En outre, le paysage technologique est plus large et encombré. SpaceX, le géant de l'aérospatiale et des satellites d'Elon Musk, effectue actuellement un roadshow en juin pour sa propre offre très attendue. Ce regroupement d'entreprises pesant plusieurs centaines de milliards de dollars suggère que le marché a actuellement un appétit très élevé pour les technologies de "frontière". Cependant, le risque d'épuisement de la liquidité existe. Si les investisseurs sont contraints de choisir entre l'infrastructure physique et les manifestes de lancement prouvés de SpaceX et le potentiel logiciel à forte marge mais à forte perte d'OpenAI, la tarification qui en résulterait pourrait être plus volatile que ce que les banques chefs de file souhaiteraient.
Risques structurels et examen réglementaire
La transition vers une société publique place OpenAI sous le microscope intense de la SEC et des régulateurs mondiaux. L'un des risques les plus importants soulignés lors des discussions préalables au dépôt est la bataille juridique en cours concernant le droit d'auteur et l'utilisation des données.
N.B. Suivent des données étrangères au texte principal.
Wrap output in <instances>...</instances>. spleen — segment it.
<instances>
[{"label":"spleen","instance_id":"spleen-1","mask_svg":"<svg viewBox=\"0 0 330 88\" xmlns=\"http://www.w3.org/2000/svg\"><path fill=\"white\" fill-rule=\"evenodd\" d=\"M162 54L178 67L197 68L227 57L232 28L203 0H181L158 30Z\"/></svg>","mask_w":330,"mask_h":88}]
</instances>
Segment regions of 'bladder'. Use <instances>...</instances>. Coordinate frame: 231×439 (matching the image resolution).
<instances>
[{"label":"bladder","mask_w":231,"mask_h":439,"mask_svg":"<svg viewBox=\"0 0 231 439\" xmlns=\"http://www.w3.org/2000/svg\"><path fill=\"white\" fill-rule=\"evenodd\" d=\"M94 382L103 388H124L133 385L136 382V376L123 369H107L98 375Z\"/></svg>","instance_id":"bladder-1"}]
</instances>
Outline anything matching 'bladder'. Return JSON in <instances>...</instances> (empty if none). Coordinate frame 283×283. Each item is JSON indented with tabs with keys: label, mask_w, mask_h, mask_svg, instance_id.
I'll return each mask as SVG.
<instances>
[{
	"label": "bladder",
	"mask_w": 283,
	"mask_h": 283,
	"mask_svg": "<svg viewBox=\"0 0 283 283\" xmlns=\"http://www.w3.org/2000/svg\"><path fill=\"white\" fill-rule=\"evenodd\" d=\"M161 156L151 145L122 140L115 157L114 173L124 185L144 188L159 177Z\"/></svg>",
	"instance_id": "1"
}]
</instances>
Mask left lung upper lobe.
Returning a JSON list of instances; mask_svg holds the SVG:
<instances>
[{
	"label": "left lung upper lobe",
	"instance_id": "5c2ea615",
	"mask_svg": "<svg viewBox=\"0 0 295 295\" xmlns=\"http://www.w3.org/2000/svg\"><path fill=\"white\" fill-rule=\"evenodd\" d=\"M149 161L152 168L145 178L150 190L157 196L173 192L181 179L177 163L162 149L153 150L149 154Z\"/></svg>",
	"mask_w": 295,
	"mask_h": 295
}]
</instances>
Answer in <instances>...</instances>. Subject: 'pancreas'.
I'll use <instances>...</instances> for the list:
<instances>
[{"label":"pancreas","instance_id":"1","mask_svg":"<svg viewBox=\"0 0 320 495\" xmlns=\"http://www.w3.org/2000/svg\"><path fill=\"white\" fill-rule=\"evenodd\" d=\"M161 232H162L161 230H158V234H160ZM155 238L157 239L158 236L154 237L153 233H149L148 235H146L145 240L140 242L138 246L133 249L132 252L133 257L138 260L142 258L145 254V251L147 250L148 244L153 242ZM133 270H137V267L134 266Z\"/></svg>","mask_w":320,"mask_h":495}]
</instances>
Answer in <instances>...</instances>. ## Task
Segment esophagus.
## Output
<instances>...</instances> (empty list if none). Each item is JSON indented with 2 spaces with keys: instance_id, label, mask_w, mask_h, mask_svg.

Si une décision de justice devait un jour exiger qu'OpenAI indemnise les créateurs pour les données d'entraînement utilisées dans ses modèles, le coût par jeton augmenterait du jour au lendemain, repoussant potentiellement l'objectif de rentabilité encore plus loin dans les années 2030. Le S-1 confidentiel contient probablement une section robuste sur ces passifs juridiques, qui deviendront un point de discorde une fois le document rendu public.
De plus, la gouvernance de l'entreprise reste un point d'intérêt pour les analystes. Le passage d'une entité contrôlée par une organisation à but non lucratif à une société publique exige un niveau de transparence et une obligation fiduciaire qui peuvent entrer en conflit avec la mission déclarée de l'entreprise : garantir que l'AGI profite à l'humanité entière. Les investisseurs rechercheront une structure de conseil d'administration claire qui donne la priorité à la valeur actionnariale tout en gérant les risques existentiels et de sécurité uniques associés au développement de l'IA de pointe. Les souscripteurs doivent convaincre le marché que la culture axée sur la mission d'OpenAI est un atout, et non un handicap pour les objectifs de résultats trimestriels.
La voie à suivre pour les investisseurs
Alors que le marché attend la version publique du S-1, l'attention reste portée sur le "comment" du modèle économique d'OpenAI. Il s'agit d'un problème d'ingénierie autant que financier. Pour justifier une valorisation à mille milliards de dollars, OpenAI doit démontrer qu'elle peut continuer à devancer ses rivaux en termes de performance des modèles tout en découplant simultanément sa croissance des revenus de ses coûts de calcul. Si l'entreprise peut prouver que sa couche logicielle peut à terme fonctionner sur un matériel plus efficace ou que son ancrage dans les entreprises permet des augmentations de prix significatives, l'introduction en bourse sera probablement un succès.